The sitar maestro died, aged 92, on December 11, 2012. Since he was born on April 7, 1920, there were plans to mark the centenary of his birth with a gala ceremony this year but this has been postponed because of the pandemic until April 7, 2021.

The newspaper suggested that the abuse he had suffered as a child perhaps “sheds new light on Ravi’s extraordinary need for affection in his adult life: his liaisons with hundreds of women”.

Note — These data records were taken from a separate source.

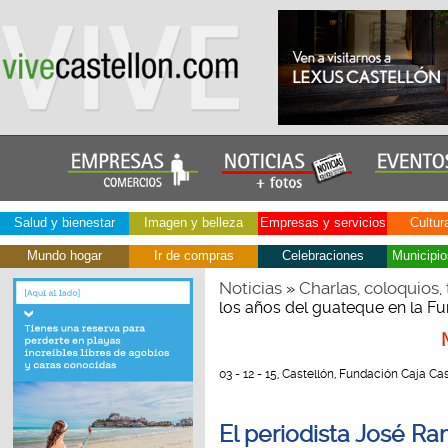
Salud y bienestar
Imagen y belleza
Empresas y servicios
Cultur
Mundo hogar
Ir de compras
Celebraciones
Municipio
Noticias
Charlas, coloquios, 
»
los años del guateque en la Fu
03 - 12 - 15, Castellón, Fundación Caja Ca
El periodista José Ra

Anoushka responded: “Absolutely, though I always felt my dad had an unfair rap with that stuff. I obviously wouldn’t name people, but I’ve seen many musicians who had children on the side of their marriages, or have children they don’t acknowledge, or who have treated their partners horribly by having women in every city they tour. My father did things consensually with his partners. They were honest and comfortable about it. I find it so frustrating and hypocritical that someone like him, who was so open about his life, got a bad press when there are all these jerks around who just keep quiet about what they do.”

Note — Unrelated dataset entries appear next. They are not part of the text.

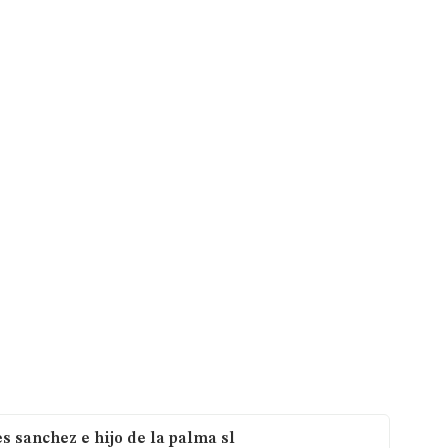
s sanchez e hijo de la palma sl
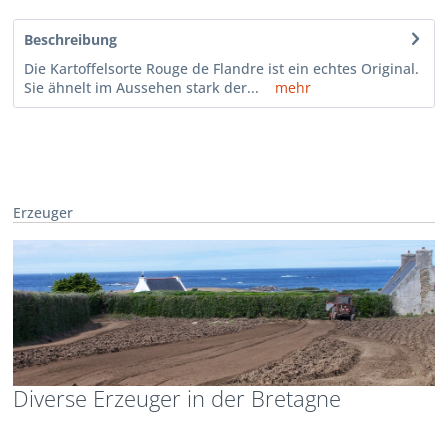
Beschreibung
Die Kartoffelsorte Rouge de Flandre ist ein echtes Original.
Sie ähnelt im Aussehen stark der...
mehr
Erzeuger
Diverse Erzeuger in der Bretagne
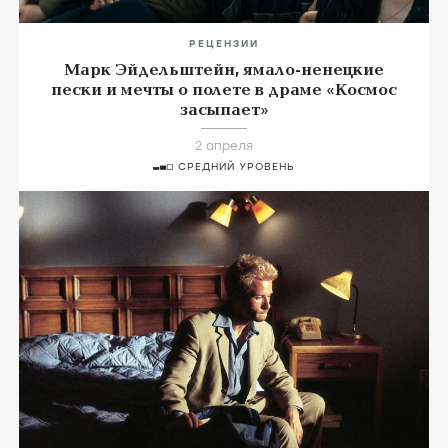
РЕЦЕНЗИИ
Марк Эйдельштейн, ямало-ненецкие
пески и мечты о полете в драме «Космос
засыпает»
2 апреля
СРЕДНИЙ УРОВЕНЬ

The paper pointed out that Anoushka, who is 39, “has been through the mill these past three years. Her marriage to the film-maker Joe Wright broke up in acrimony — something she more than hints at by opening Bright Eyes, the finest song on her latest EP, Love Letters, with the words: ‘Does she feel younger than me as you’re lying in your bed?’ Then last year she had a hysterectomy and, with characteristic bravery, revealed all her feelings about it in a long post on Twitter beginning: ‘Why I no longer have a uterus, and why I decided to tell you’.”

During Friday’s performance, which will be done without an audience, she intends devoting the first half revisiting her father’s music “but in an entirely new musical context. She has reworked many of Ravi’s classic tracks in conjunction with the electronic music artist Gold Panda”.

“Basically took things from across the spectrum,” Anoushka explained. “A couple of his concertos, some tracks from his 1970s album Shankar Family and Friends, loads of bits and pieces that we love. And then presented the material in a different, more modern light, while still showcasing the beauty of his music.

“I play a lot of my dad’s stuff, but I’ve never taken it apart and reinterpreted it in this way. It felt a bit cheeky, but also fun.”

That Ravi Shankar was abused as a child by an unidentified “uncle” came as a surprise even to the London-based music producer Jay Visvadeva, who told The Telegraph: “I didn’t know about it until I read Oliver Craske’s book — and I had known Raviji from September 1970 until he died.”

That the musician had many affairs was not a secret, though. “He was a wonderful man with many positive things in his life.”

“But there were negative things, too,” added Visvadeva, chief executive and artistic director of Sama, an arts organisation with a 50-year track record. “His (first) wife and son suffered as a result of his infidelity.”

It was not a surprise to him that Anoushka had been so frank in her interview: “She is also an icon and outspoken in her views.”